The California Community Colleges’ Board of Governors voted to formally ask the next Legislature and governor to expand the Cal Grant in their 2019-2020 Budget and Legislative Request published in September.
Similarly, the Student Aid Commission, which is in charge of administering aid to students, voted to increase the amount of Cal Grant aid community college students could receive from $1,672 to $3,000 per academic year for 2019-2020.
The proposal requires approval from both lawmakers and the governor to pass.
According to the 2019-2020 Budget and Legislative Request, the proposal would require an additional cost of $1.5 billion on top of the $2 billion that are funded annually to the program.
For community college students, the current Cal Grant cap of $1,672 per year is supposed to cover living expenses and school supplies.
The cost of living in California, however, is so high that $1,672 isn’t enough for students to make it in school.
Research from The Institute for College Access and Success found that going to community college in California can be more expensive than going to a four-year university in the very same state.
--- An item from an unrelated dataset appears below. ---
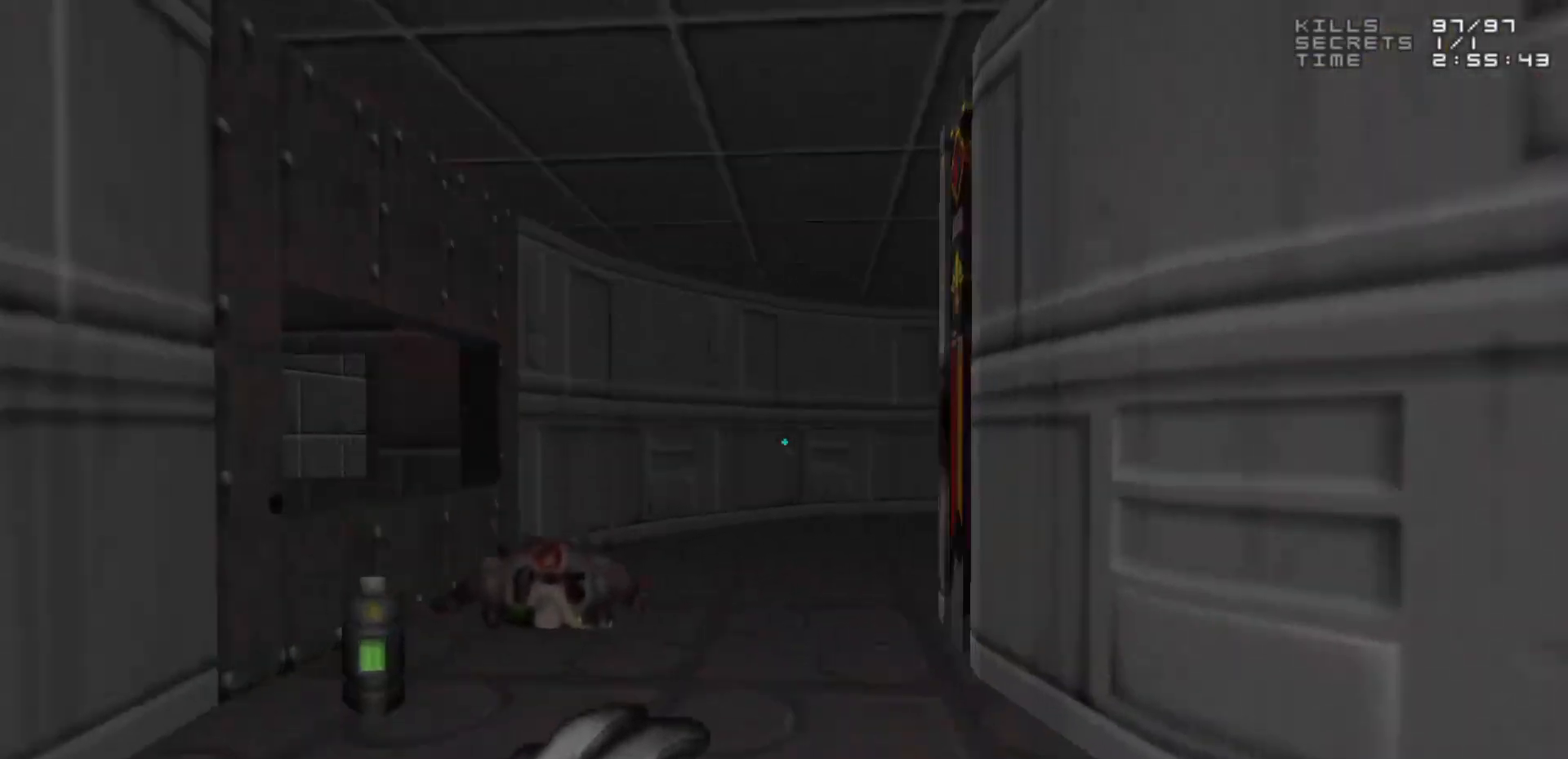
{"keys": [], "mouse": [], "events": [[50, "a", "up"], [183, "d", "down"], [233, "w", "up"], [283, "d", "up"]]}
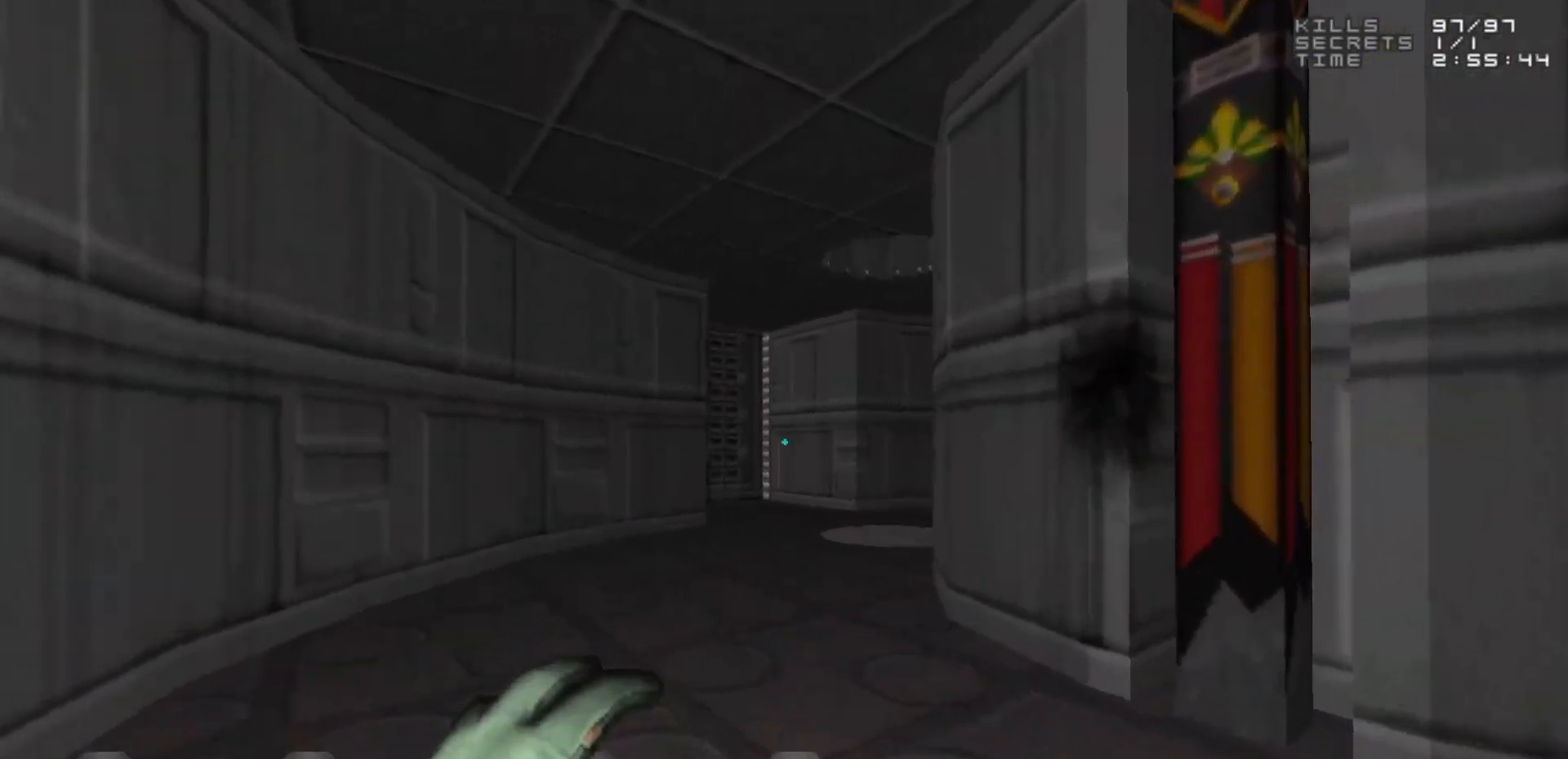
{"keys": ["d", "w"], "mouse": [], "events": [[17, "w", "down"], [383, "d", "down"]]}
This is because four-year universities, such as the Universities of California and California State Universities, give out larger Cal Grants, in addition to other financial aid, which help cover the cost of living expenses, supplies and tuition.
The maximum award Cal Grant offered in 2017-2018 for University of California students was $12,630. For California State University students, it was $5,742.
Raising the cap to $3,000 would be a good move for California Community Colleges.
Students receiving more money means they won’t need to overwork to help pay for school.
Students may decide to work part-time, instead of full-time, if they feel they have enough money.
This would help students complete their degrees quicker by providing more time to focus on school work.
Money is time in this case.
Assemblymember Jose Medina, D-Riverside, chair of the Assembly Committee on Higher Education, said in an Edsource article, “We know that tuition is only a portion of the cost students face when attending college and I believe we should expand use of Cal Grant to also cover living expenses and transportation to help lighten the burden students face.”
Medina is right about the need for Cal Grant to expand its coverage, because he recognizes the costs students face.
The eligibility requirements for Cal Grants should also be changed.
The current system is unfair because it favors recent high school graduates.
Those that enroll in community college within a year of graduating high school are given priority in the program over those who do so more than a year after graduating high school.
Competitive grants are offered to those that enroll in community college years after graduating high school.
According to Edsource, however, only 25,750 new competitive grants are funded each year despite more than 300,000 eligible students applying for them.
This is unfair to low-income adults that have long graduated high school and are looking to further their education.
Cal Grants should expand to include those that fall under this category of students.